Hypothetische Schließung für die Binnenschifffahrt

Landschaft ist Zwecken untergeordneter Raum – so könnte man vielleicht sagen. Es sind weniger die individuellen Formungs- und Planungsabsichten, sondern kollektive, weitgehend der Ökonomie verpflichtete und nahezu allgegenwärtig durchgesetzte Zwecksetzungen, die Landschaft ihre Gestalt verleihen.

An solche gestaltgebende Zwecksetzungen versuchen wir mit der Tätigkeit unseres Künstlerprojektraums Galerie für Landschaftskunst heranzukommen. Insofern geht es in vielen unserer Vorhaben weniger um die Entwicklung physischer Formen – denn wie vermögen sie auch solch allgewaltigen Landschaftselementen wie einer Autobahn oder einer Schifffahrtsstraße zu antworten?! –, sondern um Versuche, die Vorstellungen von dem, was Landschaft ist und sein könnte, zum Gegenstand der Modellierung zu machen.
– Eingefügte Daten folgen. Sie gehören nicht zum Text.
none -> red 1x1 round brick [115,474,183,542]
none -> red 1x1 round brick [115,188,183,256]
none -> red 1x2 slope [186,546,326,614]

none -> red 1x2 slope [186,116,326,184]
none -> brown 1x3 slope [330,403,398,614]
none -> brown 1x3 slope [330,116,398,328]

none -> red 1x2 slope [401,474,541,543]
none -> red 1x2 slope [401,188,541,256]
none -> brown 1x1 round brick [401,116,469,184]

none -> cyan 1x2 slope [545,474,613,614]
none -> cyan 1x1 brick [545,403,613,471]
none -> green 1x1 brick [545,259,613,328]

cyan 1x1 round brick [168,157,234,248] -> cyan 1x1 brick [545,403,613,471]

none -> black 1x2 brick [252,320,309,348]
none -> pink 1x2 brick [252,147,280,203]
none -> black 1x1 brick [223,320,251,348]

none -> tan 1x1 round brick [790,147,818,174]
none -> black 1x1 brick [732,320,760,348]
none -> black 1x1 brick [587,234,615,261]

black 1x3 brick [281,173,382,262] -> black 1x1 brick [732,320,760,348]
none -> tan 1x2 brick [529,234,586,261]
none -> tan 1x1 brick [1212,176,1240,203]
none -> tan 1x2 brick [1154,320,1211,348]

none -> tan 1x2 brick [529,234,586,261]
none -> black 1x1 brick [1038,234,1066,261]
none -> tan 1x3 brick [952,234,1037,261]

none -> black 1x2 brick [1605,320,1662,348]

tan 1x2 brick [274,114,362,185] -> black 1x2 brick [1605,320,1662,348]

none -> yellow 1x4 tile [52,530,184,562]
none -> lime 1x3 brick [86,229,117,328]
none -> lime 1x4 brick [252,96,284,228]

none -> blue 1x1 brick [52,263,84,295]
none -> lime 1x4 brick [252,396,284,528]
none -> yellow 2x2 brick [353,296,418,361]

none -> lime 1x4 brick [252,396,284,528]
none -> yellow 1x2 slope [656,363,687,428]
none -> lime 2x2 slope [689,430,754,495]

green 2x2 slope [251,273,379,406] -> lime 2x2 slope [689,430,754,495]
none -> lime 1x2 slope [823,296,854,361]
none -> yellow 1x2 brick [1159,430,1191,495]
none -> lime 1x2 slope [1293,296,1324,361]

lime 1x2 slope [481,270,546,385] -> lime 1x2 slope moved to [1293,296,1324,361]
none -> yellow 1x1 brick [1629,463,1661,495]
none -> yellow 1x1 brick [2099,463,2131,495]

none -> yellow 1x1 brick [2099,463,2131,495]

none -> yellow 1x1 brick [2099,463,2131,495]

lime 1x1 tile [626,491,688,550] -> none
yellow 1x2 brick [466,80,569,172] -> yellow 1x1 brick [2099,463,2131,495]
Doch wie an dem forschen und wie das modellieren, was so sehr Grundparameter unserer Existenz geworden ist, dass wir kaum anders können, als gänzlich in dessen Gefüge zu denken, wahrzunehmen und zu leben? Eine Methode ist: wilde Thesen auf einen Raum projizieren, ihnen extrem nachgehen und dann mal schauen, was draus wird. Aus kindlichem Spieltrieb kennen wir z. B. das Stur-über-alle-Hindernisse-hinweg-Geradeausgehen oder das Das-Auto-nicht-unter-200-kommen-Lassen als Experimente, mit denen Raumordnungen auf die Probe gestellt werden können. Am Anfang unserer Projekte stehen Widmungen und Umwidmungen von Land, spielerische Thesen über seine Existenz. Häufig beruhen sie auf Beobachtungen dessen, was dort ist oder sein könnte, doppeln oder übertreiben es, analysieren es, machen es plump an oder verdrehen und verrücken es …und manchmal gelingt es auf diesem Wege, an der Substanz eines Stück Landes zu rühren.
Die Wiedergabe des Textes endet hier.